Plaintiff (Attorney Geo-ok et al., Counsel for the plaintiff-appellant)

Defendant-Appellee

Defendant 1 and 5 others (Attorneys Ko Young-soo et al., Counsel for the defendant-appellant)

Judgment of the lower court

Seoul Central District Court Decision 2016Na64564 Decided December 13, 2017

Text

The judgment of the court below is reversed, and the case is remanded to the Seoul Central District Court Panel Division.

Reasons

The grounds of appeal are examined (to the extent of supplement in case of supplemental appellate briefs not timely filed).

1. Article 2 Subparag. 1 and 3 of the Act on the Ownership and Management of Aggregate Buildings (hereinafter “Act on the Ownership and Management of Aggregate Buildings”) provides that “When several sections of a building divided in structure can be used as an independent building, each section shall be the object of ownership, as prescribed by this Act” (Article 1). In addition, where the ownership of a building, the object of which is exclusive ownership, is the sectional ownership (Article 2 Subparag. 1 and 3), is defined as a sectional ownership right (Article 2 Subparag. 1 and 3). In addition, where one building is established as an aggregate building and its sectional ownership is the sectional ownership of a building. In order to establish sectional ownership of one building, there are only one building in terms of objective and physical aspect, and separate sections of a building should be the object of sectional ownership of a building divided in structure, structure, and use. Here, the act of sectional ownership of a building physically partitioned in one building should be established as a sectional ownership right, not a specific act of sectional ownership, but a specific act of sectional ownership, the form and quality of the building, etc.
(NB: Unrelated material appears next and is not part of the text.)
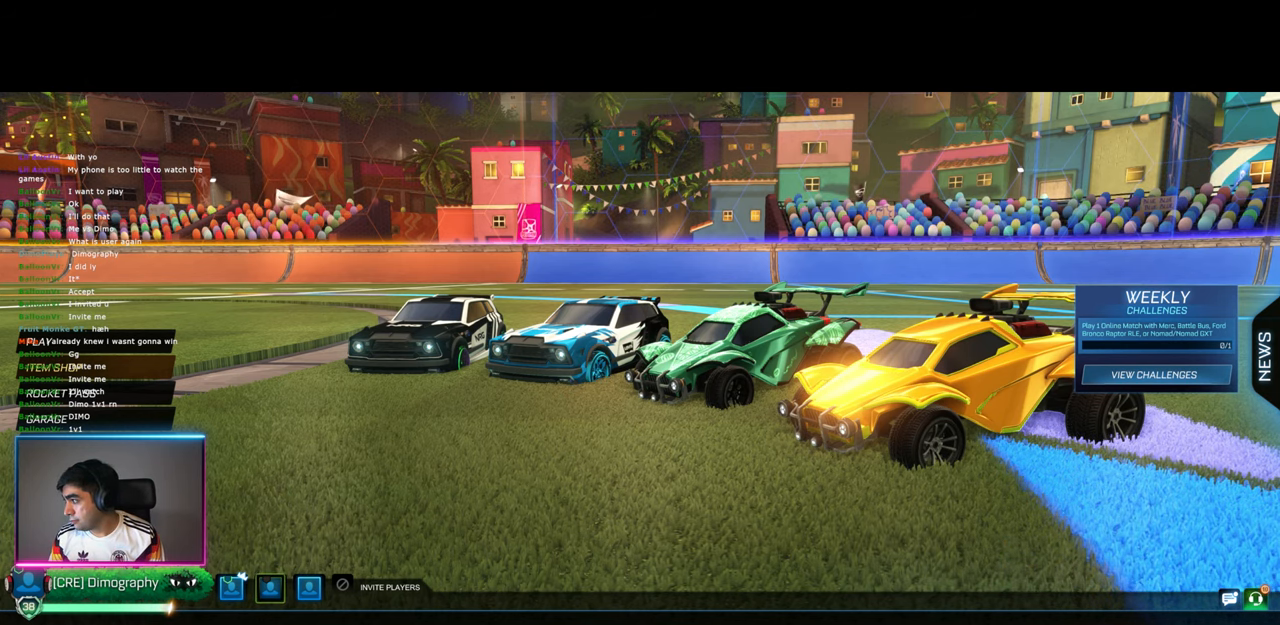
{"keys": [], "mouse": [], "events": []}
Unless there exist any special circumstances, the owner of an aggregate building who does not have the right to use the site occupies the site of a section of exclusive ownership without any legal ground. As such, he/she obtains unjust enrichment equivalent to the rent for the area corresponding to the portion to be registered as the site ownership of the said section of exclusive ownership. The owner of the aforementioned section of exclusive ownership who does not have the right to use the site suffers from damages equivalent to the same amount. Therefore, barring any other special circumstance, the owner of the said section of exclusive ownership has the duty to return unjust enrichment to the owner of the said section of exclusive ownership (see, e.g., Supreme Court Decisions 91Da40177, Jun. 23, 1992; 2010Da7279, 72786, Jan. 27, 2011). Since unjust enrichment from the one who shares the said section of exclusive ownership is indivisible, the owner is obligated to return unjust enrichment with regard to the entire area of exclusive ownership owned by the said section of exclusive ownership, as well as to the one’s portion of exclusive ownership.

2. Review of the reasoning of the lower judgment and the record reveals the following facts.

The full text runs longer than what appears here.